**Problem details**
In the entries below, change "common name" to "vernacular name" throughout the stretch from the first line through the line containing "genus: Nomia", and leave everything else unchanged. Give back only that stretch.

━━━━━━━━━━━━━━━━━━━━━━━━━━━━━━

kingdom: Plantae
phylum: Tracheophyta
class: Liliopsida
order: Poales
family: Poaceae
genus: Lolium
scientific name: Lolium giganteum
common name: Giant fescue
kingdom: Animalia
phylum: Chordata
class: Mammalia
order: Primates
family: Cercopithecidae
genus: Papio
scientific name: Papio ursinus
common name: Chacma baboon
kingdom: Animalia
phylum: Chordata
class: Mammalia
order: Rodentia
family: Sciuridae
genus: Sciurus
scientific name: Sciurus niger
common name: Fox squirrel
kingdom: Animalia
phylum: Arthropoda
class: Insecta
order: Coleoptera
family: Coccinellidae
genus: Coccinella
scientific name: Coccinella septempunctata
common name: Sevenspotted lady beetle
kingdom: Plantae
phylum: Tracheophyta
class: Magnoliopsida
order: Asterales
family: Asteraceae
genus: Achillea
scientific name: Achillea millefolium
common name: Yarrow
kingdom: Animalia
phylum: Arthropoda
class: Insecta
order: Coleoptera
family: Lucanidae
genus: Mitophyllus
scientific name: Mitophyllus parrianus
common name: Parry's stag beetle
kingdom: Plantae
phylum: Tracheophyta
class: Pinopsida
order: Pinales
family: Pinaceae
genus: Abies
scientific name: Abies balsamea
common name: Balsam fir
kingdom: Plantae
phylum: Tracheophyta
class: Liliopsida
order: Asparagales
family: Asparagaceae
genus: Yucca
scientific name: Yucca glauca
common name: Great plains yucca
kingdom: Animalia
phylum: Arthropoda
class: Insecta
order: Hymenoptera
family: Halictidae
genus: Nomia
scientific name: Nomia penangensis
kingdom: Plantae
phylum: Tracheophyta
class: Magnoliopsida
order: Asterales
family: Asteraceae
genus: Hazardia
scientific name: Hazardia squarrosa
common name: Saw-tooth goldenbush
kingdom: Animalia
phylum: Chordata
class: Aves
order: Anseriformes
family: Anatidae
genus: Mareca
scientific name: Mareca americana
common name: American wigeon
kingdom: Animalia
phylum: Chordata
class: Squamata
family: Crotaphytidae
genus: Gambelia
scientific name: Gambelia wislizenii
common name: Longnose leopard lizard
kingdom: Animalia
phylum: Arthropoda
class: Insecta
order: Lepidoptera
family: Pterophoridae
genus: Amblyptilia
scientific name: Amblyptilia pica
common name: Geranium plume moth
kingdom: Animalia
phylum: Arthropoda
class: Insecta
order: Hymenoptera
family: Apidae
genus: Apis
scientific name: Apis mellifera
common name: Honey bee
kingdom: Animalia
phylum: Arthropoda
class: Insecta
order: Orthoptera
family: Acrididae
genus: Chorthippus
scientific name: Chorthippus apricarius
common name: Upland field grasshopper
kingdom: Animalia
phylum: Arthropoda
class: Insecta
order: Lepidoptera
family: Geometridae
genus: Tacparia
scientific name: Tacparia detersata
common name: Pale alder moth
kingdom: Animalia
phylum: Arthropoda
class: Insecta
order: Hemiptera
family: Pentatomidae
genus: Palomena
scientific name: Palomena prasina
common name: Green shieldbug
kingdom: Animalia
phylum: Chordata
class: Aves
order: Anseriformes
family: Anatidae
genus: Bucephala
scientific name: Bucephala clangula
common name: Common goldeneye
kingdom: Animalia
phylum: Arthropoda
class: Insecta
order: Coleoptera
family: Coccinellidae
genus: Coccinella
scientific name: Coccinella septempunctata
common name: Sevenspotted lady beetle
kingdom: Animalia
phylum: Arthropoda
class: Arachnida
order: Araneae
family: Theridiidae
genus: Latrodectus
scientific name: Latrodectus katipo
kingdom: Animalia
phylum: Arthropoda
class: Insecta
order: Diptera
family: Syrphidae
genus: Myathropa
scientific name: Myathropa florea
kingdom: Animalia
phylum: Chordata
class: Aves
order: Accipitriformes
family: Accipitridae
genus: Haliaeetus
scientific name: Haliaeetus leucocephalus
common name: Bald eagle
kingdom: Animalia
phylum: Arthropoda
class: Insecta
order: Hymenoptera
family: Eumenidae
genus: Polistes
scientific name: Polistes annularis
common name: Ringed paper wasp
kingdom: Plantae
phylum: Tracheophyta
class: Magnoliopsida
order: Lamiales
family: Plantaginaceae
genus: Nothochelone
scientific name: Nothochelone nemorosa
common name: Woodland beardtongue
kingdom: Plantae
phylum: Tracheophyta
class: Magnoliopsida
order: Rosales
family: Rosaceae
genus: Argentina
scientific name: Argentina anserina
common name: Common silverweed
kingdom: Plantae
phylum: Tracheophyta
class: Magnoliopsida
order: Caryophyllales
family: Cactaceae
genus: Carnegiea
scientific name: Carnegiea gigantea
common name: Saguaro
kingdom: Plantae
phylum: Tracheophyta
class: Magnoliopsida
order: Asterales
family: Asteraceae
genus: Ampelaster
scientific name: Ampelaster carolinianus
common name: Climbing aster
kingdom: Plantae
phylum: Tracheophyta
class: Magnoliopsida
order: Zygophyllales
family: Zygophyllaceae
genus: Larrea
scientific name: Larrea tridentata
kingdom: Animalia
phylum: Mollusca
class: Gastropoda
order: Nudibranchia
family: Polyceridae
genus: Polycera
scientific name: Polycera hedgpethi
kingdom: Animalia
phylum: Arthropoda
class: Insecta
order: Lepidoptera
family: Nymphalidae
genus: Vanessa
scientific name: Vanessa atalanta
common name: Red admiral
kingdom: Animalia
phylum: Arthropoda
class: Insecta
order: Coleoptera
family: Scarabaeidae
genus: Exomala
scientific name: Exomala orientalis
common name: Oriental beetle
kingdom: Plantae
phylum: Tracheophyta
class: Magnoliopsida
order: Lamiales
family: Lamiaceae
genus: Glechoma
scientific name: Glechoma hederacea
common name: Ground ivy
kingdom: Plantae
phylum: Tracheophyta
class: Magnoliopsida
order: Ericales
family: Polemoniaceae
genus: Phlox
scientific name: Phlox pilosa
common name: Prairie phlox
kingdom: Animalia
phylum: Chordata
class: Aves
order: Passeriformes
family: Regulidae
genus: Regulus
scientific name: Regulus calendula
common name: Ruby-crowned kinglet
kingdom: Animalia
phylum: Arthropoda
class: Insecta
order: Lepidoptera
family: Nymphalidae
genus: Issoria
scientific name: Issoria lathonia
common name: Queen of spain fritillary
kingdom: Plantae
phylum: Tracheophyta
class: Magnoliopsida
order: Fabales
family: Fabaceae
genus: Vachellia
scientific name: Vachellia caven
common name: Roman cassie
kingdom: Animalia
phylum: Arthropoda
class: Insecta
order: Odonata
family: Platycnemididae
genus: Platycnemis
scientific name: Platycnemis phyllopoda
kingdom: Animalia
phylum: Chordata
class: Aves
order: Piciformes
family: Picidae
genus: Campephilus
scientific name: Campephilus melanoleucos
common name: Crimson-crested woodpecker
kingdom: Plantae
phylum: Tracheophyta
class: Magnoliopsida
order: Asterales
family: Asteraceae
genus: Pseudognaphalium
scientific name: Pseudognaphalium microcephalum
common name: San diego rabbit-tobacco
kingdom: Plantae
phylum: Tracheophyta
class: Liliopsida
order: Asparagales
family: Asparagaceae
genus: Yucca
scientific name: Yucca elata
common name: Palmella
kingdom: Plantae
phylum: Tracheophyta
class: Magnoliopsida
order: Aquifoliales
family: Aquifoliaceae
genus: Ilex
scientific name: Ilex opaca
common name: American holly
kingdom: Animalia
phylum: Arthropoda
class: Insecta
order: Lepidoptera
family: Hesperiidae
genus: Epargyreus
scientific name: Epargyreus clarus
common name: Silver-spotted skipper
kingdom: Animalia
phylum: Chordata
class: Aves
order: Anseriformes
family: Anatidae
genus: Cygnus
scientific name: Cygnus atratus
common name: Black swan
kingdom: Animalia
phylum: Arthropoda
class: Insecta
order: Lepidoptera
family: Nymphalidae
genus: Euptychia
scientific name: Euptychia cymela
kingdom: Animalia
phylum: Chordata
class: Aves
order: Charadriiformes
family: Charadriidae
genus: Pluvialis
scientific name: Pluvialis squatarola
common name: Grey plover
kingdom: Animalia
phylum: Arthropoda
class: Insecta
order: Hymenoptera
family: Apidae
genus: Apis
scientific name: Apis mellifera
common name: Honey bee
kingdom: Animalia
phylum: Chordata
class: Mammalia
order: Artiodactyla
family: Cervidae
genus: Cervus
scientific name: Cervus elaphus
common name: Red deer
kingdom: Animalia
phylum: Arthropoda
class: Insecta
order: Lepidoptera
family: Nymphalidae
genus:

━━━━━━━━━━━━━━━━━━━━━━━━━━━━━━

**Solution**
kingdom: Plantae
phylum: Tracheophyta
class: Liliopsida
order: Poales
family: Poaceae
genus: Lolium
scientific name: Lolium giganteum
vernacular name: Giant fescue
kingdom: Animalia
phylum: Chordata
class: Mammalia
order: Primates
family: Cercopithecidae
genus: Papio
scientific name: Papio ursinus
vernacular name: Chacma baboon
kingdom: Animalia
phylum: Chordata
class: Mammalia
order: Rodentia
family: Sciuridae
genus: Sciurus
scientific name: Sciurus niger
vernacular name: Fox squirrel
kingdom: Animalia
phylum: Arthropoda
class: Insecta
order: Coleoptera
family: Coccinellidae
genus: Coccinella
scientific name: Coccinella septempunctata
vernacular name: Sevenspotted lady beetle
kingdom: Plantae
phylum: Tracheophyta
class: Magnoliopsida
order: Asterales
family: Asteraceae
genus: Achillea
scientific name: Achillea millefolium
vernacular name: Yarrow
kingdom: Animalia
phylum: Arthropoda
class: Insecta
order: Coleoptera
family: Lucanidae
genus: Mitophyllus
scientific name: Mitophyllus parrianus
vernacular name: Parry's stag beetle
kingdom: Plantae
phylum: Tracheophyta
class: Pinopsida
order: Pinales
family: Pinaceae
genus: Abies
scientific name: Abies balsamea
vernacular name: Balsam fir
kingdom: Plantae
phylum: Tracheophyta
class: Liliopsida
order: Asparagales
family: Asparagaceae
genus: Yucca
scientific name: Yucca glauca
vernacular name: Great plains yucca
kingdom: Animalia
phylum: Arthropoda
class: Insecta
order: Hymenoptera
family: Halictidae
genus: Nomia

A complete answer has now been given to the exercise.